Hurricane Nana has made landfall in Belize and is now pushing across Guatemala as a tropical depression
PUNTA GORDA, Belize — Hurricane Nana made landfall in Belize, pelting a relatively sparsely populated stretch of the country’s coast with heavy rain and wind, before weakening to a tropical depression while pushing across Guatemala on Thursday.
The U.S. National Hurricane Center reported that Nana hit land between the coastal towns of Dangriga and Placencia shortly after midnight at an area around 50 miles (80 kilometers) south of Belize City with maximum sustained winds of 75 mph (120 kph), making it barely a hurricane. The storm was moving westward at 15 mph (24 kph).
Later, Nana weakened to a tropical depression with maximum sustained winds near 35 mph (55 kph). It was centered about 220 miles (350 kilometers) west-northwest of Belize City and neared the border with Mexico.
Guatemala reported heavy rains, especially along its border with Mexico.
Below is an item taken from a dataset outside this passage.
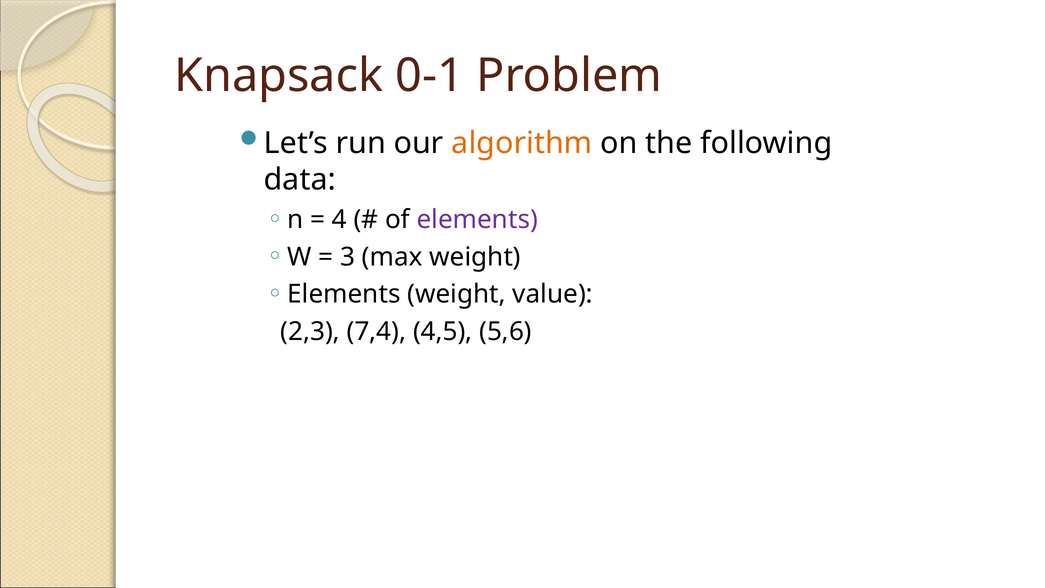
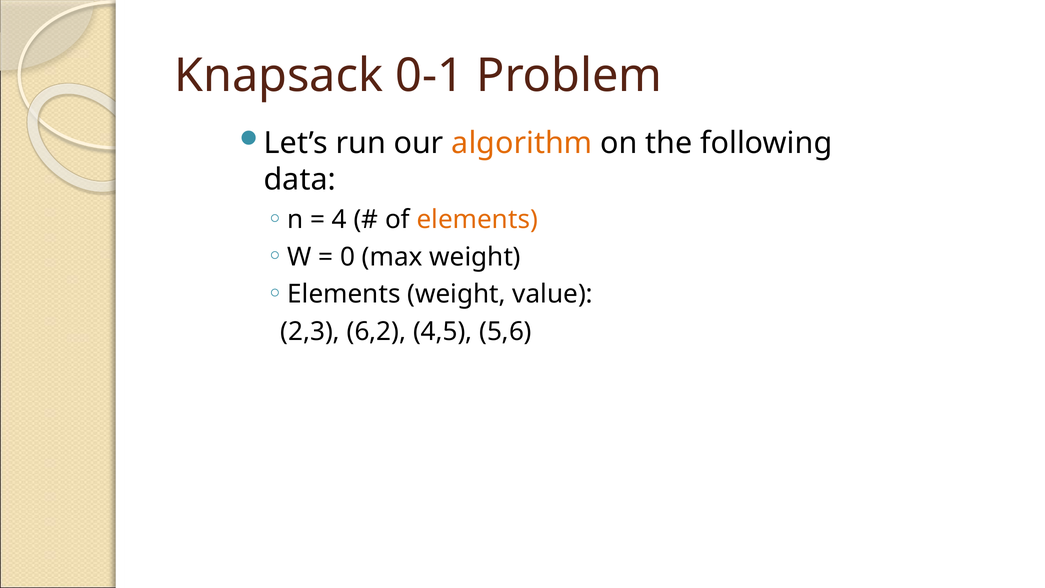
elements at (477, 219) colour: purple -> orange
3: 3 -> 0
7,4: 7,4 -> 6,2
The country’s national disaster coordinator reported no deaths and said no one had been moved to shelters.
Forecasters said it was unlikely to restrengthen after emerging over the Pacific.
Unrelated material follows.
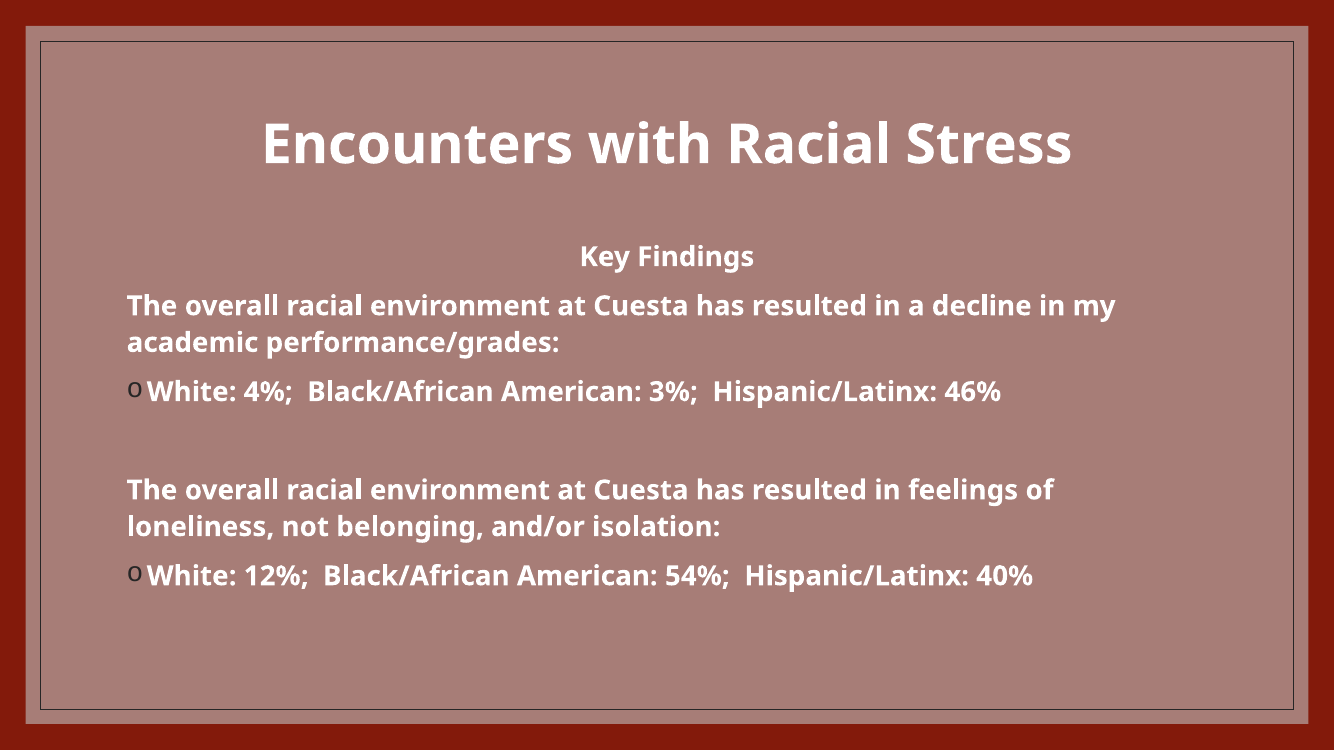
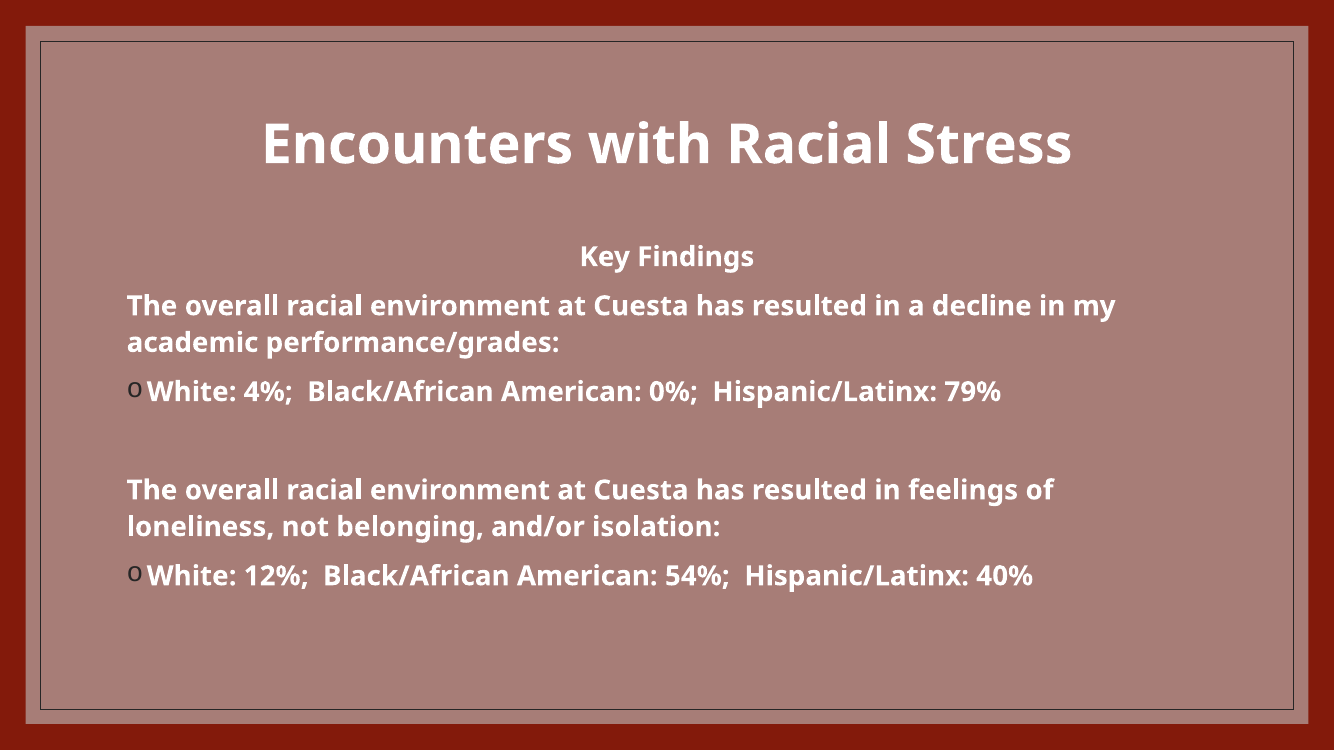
3%: 3% -> 0%
46%: 46% -> 79%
Belize authorities did not report any injuries. More than 4,000 people, primarily in the south of the country, moved to government shelters.
Belize Red Cross Director General Lily Bowman said teams were assessing damages across the country, but so far unconfirmed reports indicated the worst impact was on banana plantations.
“People were in full preparedness mode for this storm and activated their emergency plans so since it was not a big storm and the damage is contained and minimal in most areas it can be considered a good simulation,” she said.
Thousands of people stocked up on food, water and construction materials Wednesday ahead of the landfall. Long lines stretched through supermarkets and hardware store shelves were nearly bare as residents of Belize bought materials to board up windows and doors.